The Company has terminated all offerings of its securities pursuant to the above-referenced Registration Statements. The Company, by filing this Post-Effective Amendment No. 1, hereby terminates the effectiveness of the Registration Statements and removes from registration any and all securities registered but unsold under the Registration Statements as of the date hereof.
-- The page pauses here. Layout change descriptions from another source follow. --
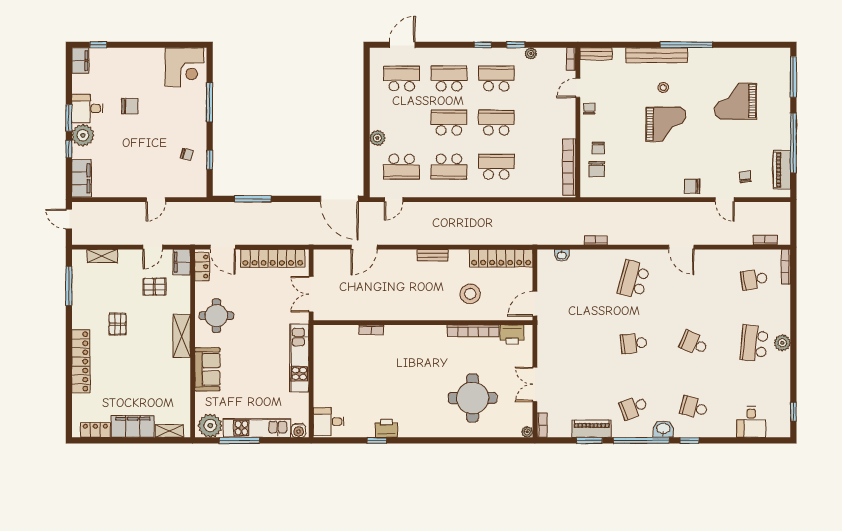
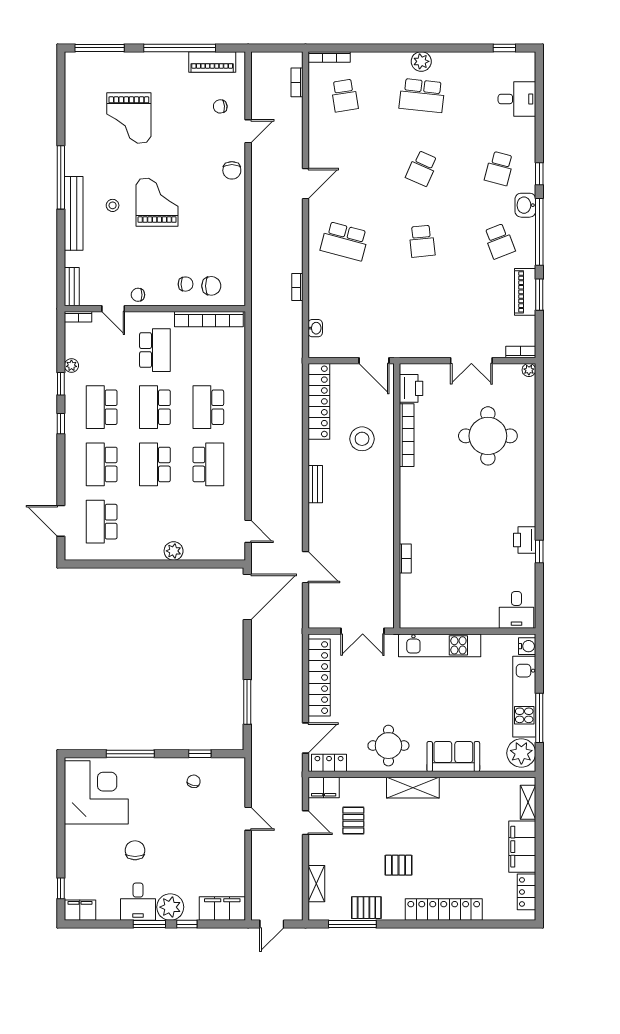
corner desk: (185, 67) -> (96, 792), width x1.36, depth x1.36
school desk: (402, 167) -> (155, 350), moved
pallet: (82, 297) -> (366, 908), added

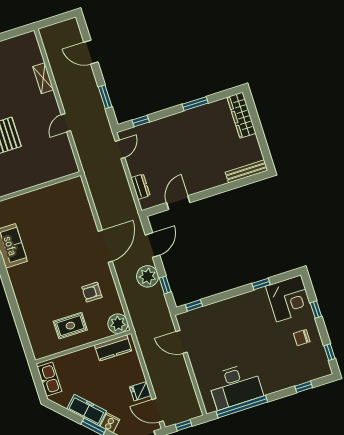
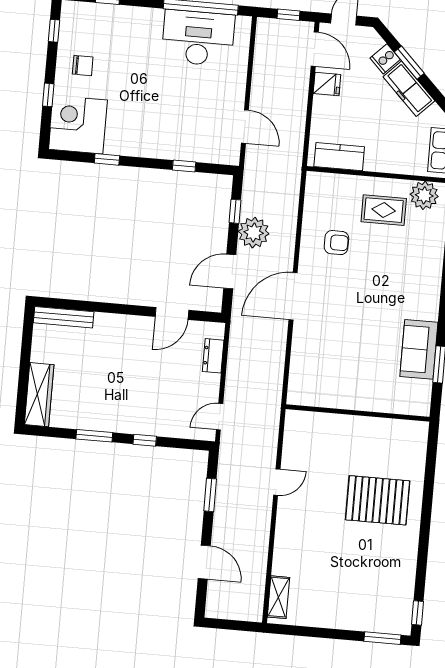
shelving: (43, 78) -> (278, 597), moved
window: (141, 121) -> (145, 440), moved
window: (194, 305) -> (184, 166), moved
plant: (118, 324) -> (424, 195), moved

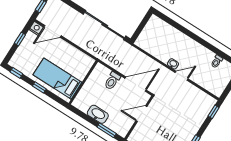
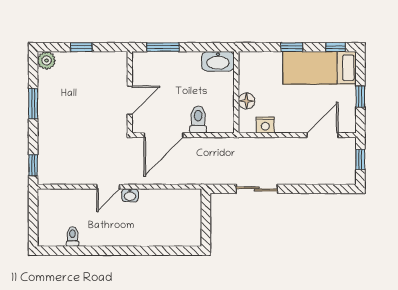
sliding door: (105, 25) -> (257, 189), width x0.54
nightstand: (36, 28) -> (265, 125), moved
floor lamp: (81, 74) -> (246, 101), added
bed: (57, 79) -> (320, 68), moved, turned 180
washbasin: (98, 114) -> (218, 61), moved

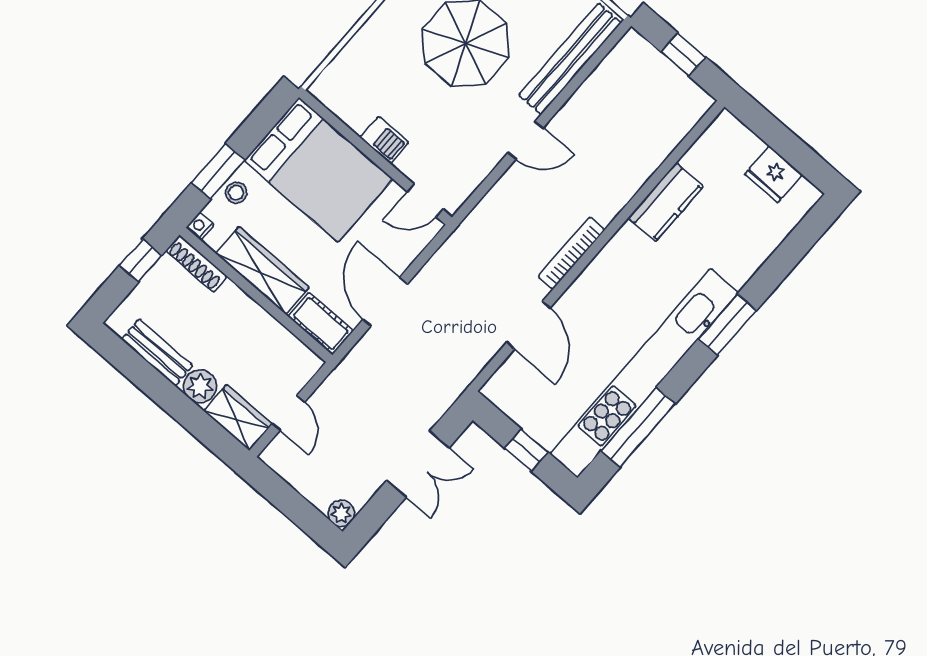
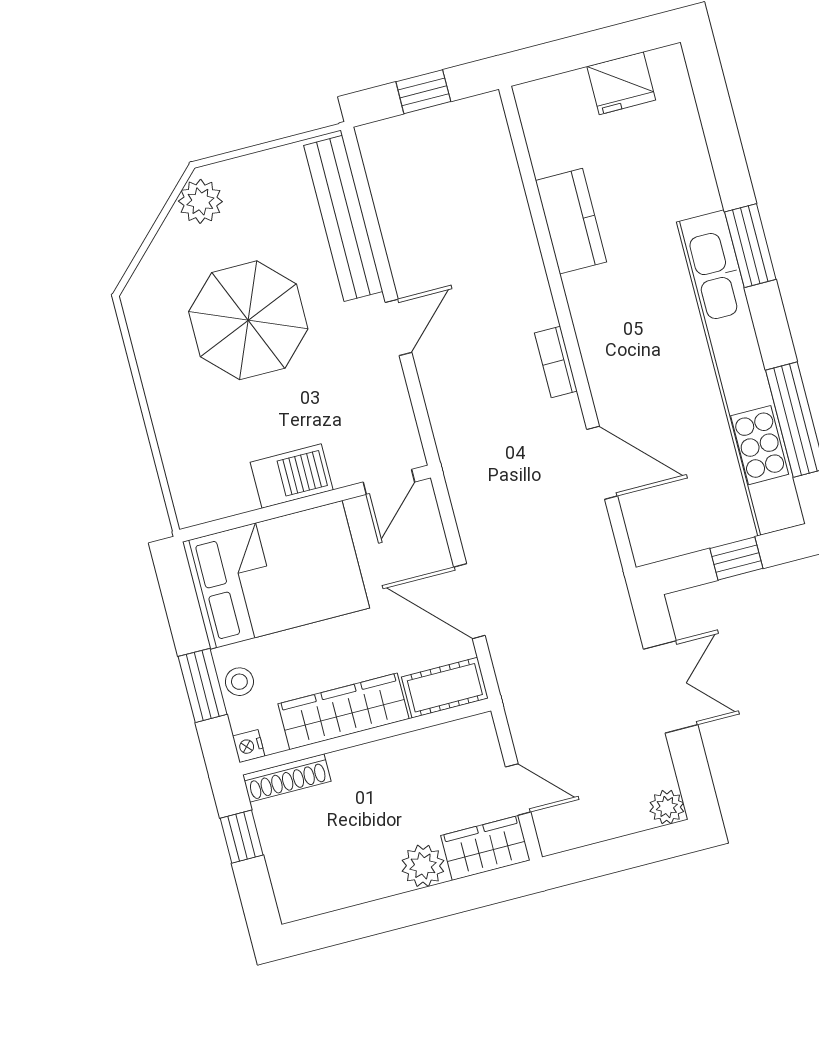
barbecue: (384, 140) -> (292, 476), width x1.38, depth x1.27
bookcase: (571, 253) -> (556, 362), width x0.64
bench: (157, 352) -> (354, 887), removed

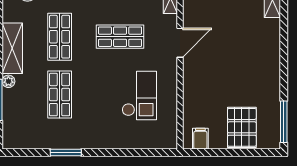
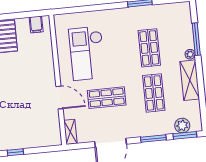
door: (180, 43) -> (59, 98), swing flipped
checkout: (139, 96) -> (87, 53), width x1.36, depth x1.21

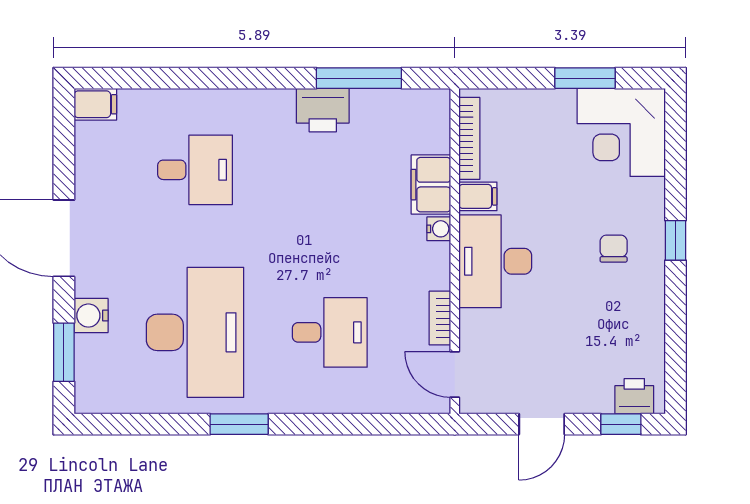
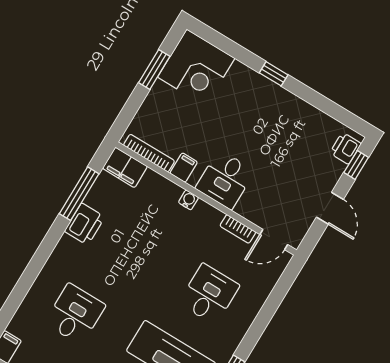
filing cabinet: (431, 185) -> (125, 167), moved
chair: (614, 249) -> (257, 110), removed
desk: (495, 261) -> (225, 180), width x0.73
The Registration Statements are hereby amended, as appropriate, to reflect the deregistration of such securities.

 

 

SIGNATURES

 

Pursuant to the requirements of the Securities Act of 1933, and Rule 478, the Registrant certifies that it has reasonable grounds to believe that it meets all of the requirements for filing on Form S-8 and has duly caused this Post-Effective Amendment to the Registration Statement on Form S-8 to be signed on its behalf by the undersigned, thereunto duly authorized, in the City of Peachtree Corners, State of Georgia, on 14th day of June, 2023.

 

  CRAWFORD & COMPANY
  By: /s/ Tami E. Stevenson  
  Name:   Tami E. Stevenson  
  Title: Senior Vice President-General Counsel  
    and Corporate Secretary  

No other person is required to sign this Post-Effective Amendment No. 1 to the Registration Statements in reliance upon Rule 478 under the Securities Act of 1933, as amended.